Distinguish two vulnerabilities impacting the same dependency but with different versions
Summary
When Dependency Scanning finds the same vulnerabilities on two versions of the same package, we end up with the same CompareKey and location_fingerprint, so the two occurrences will be considered duplicates and deduped.
This is mainly an issue with NPM packages, other technologies often resolve dependencies to only one version per package.
The problem affects gemnasium and retire.js; they both rely on the DependencyScanningVulnerability.compareKey method to generate the compare key, and that method simply ignores the package version.
We could inject the package version in the compare key but then the vulnerability feedback would be invalidated whenever a dependency is upgraded, even if the new version is still affected by the same vulnerability. For instance, if a project depends on hawk v3.1.0 affected by CVE-2016-2515 and the vulnerability has been dismissed, it will come back and appear as new when the project upgrade to v3.1.1, which is also affected. Same goes for issues created from vulnerabilities.

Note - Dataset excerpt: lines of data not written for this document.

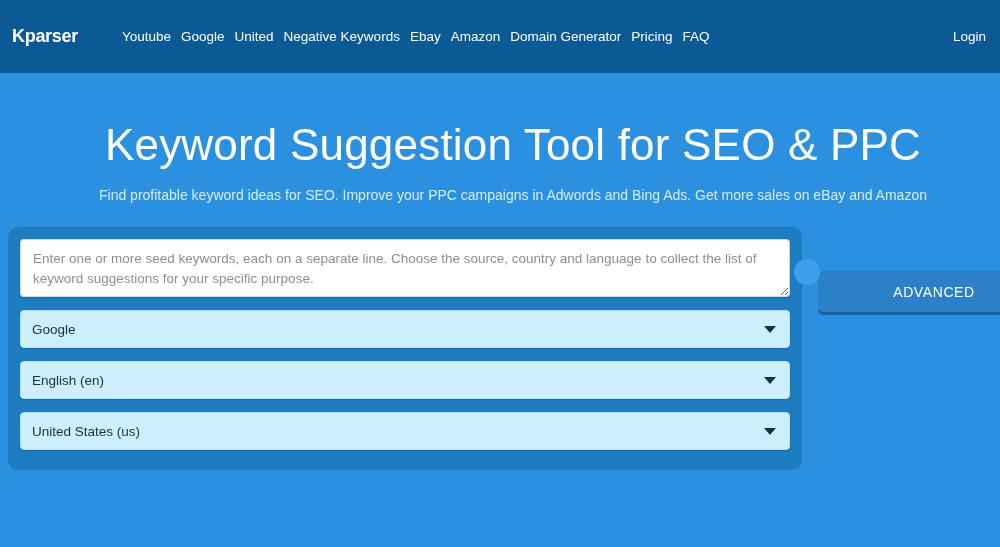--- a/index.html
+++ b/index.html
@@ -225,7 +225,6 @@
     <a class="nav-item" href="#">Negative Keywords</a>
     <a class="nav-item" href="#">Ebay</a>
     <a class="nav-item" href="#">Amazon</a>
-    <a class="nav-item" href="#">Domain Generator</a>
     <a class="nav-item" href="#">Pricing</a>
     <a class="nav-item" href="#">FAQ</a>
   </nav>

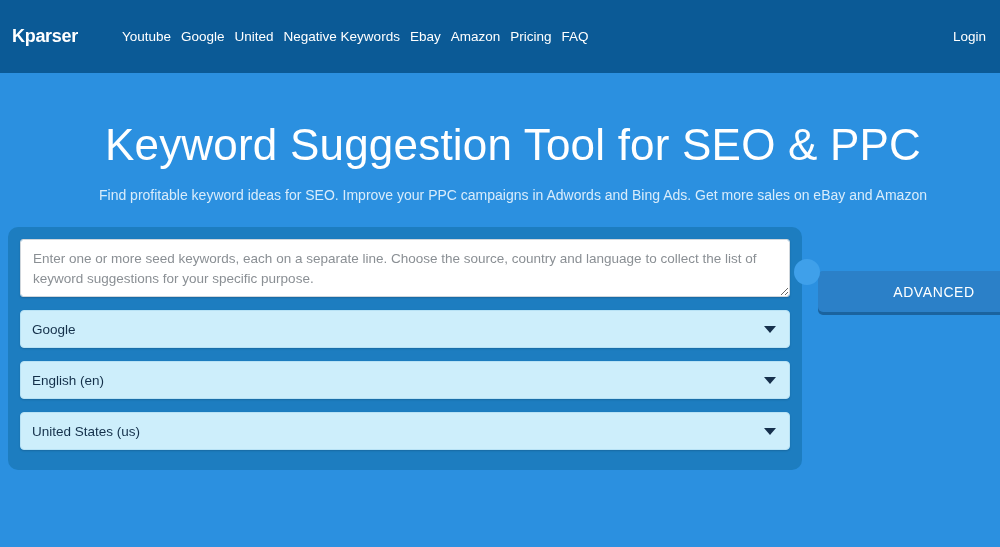--- a/index.html
+++ b/index.html
@@ -86,7 +86,7 @@
     line-height: 1.1;
   }
   .hero-sub {
-    margin: 18px 0 0 0;
+    margin: 34px 0 0 0;
     color: #d8ecfb;
     font-size: 14px;
     font-weight: 400;

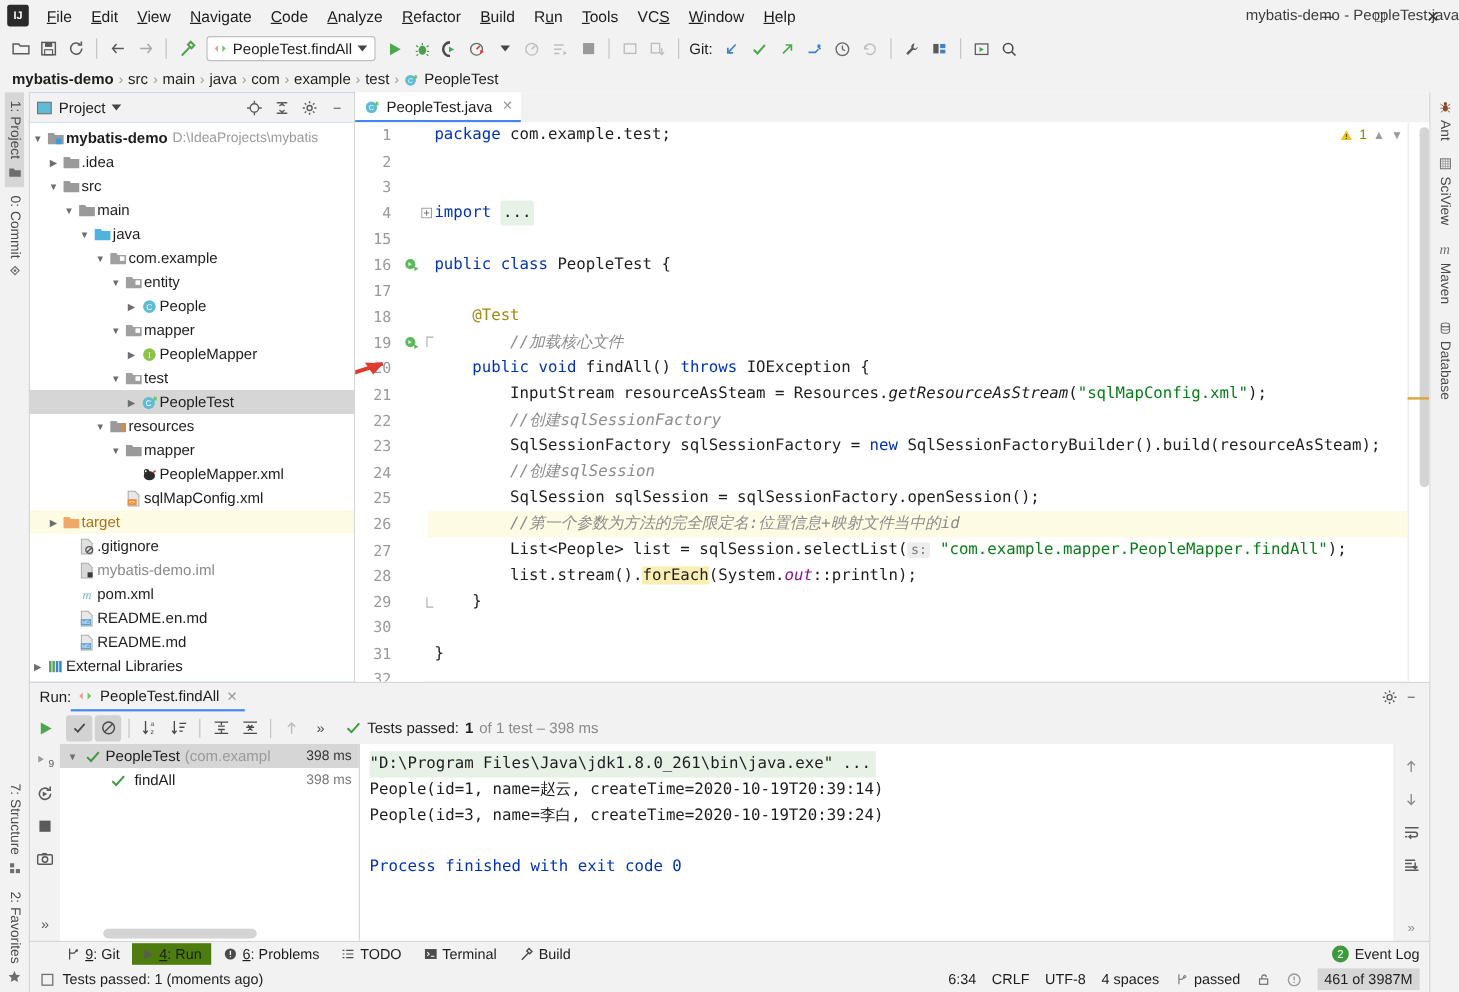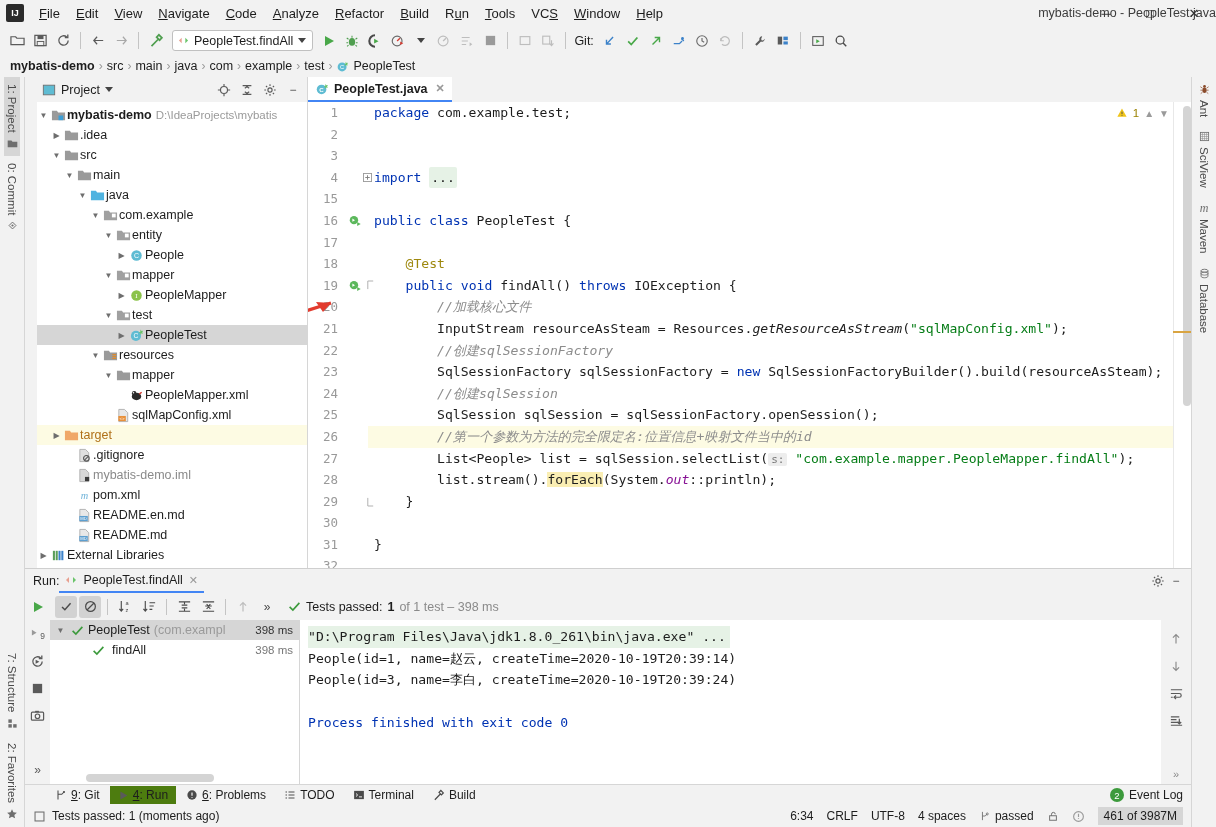--- a/index.html
+++ b/index.html
@@ -55,7 +55,7 @@
   .upper { flex:1 1 auto; display:flex; min-height:0; }
 
   
-  .project { width:271px; background:#3b82f6; display:flex; flex-direction:column; border-right:1px solid #d6d6d6; min-width:0;margin-left:12px; }
+  .project { width:271px; background:#3b82f6; display:flex; flex-direction:column; border-right:1px solid #d6d6d6; min-width:0; }
   .proj-head { height:25px; background:#f2f2f2; display:flex; align-items:center; padding:0 5px; gap:5px; flex:0 0 25px; }
   .proj-head .ttl { font-size:12.5px; color:#1d1d1d; }
   .proj-head .sp { flex:1 1 auto; }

Also, changing the way we forge the compare keys will result in loosing existing vulnerability feedback.
Steps to reproduce
Create a project with:
- package.json: https://gitlab.com/gitlab-org/security-products/tests/js-npm/blob/1b502aaf3fc2cfdc67b5adbfeb874811ca3b738e/package.json
- package-lock.json: https://gitlab.com/gitlab-org/security-products/tests/js-npm/blob/1b502aaf3fc2cfdc67b5adbfeb874811ca3b738e/package-lock.json
Run dependency scanning
Example Project
https://gitlab.com/gitlab-org/security-products/tests/js-npm
What is the current bug behavior?
Two vulnerabilities on different versions are reported as one vulnerability
What is the expected correct behavior?
Two vulnerabilities on different versions are reported as two separate vulnerabilities
Possible fixes
Track the ancestor(s) of the affected dependency in the scanners (gemnasium, retire.js), and inject them in the compare key. The change would be limited to npm. This is fairly complex. Also, gemnasium doesn't track the ancestor chain at the moment.
Alternatively, we could inject the package version in the compare key, resulting in the compare keys being more accurate (not merged) but less stable. Again, the change would be limited to npm.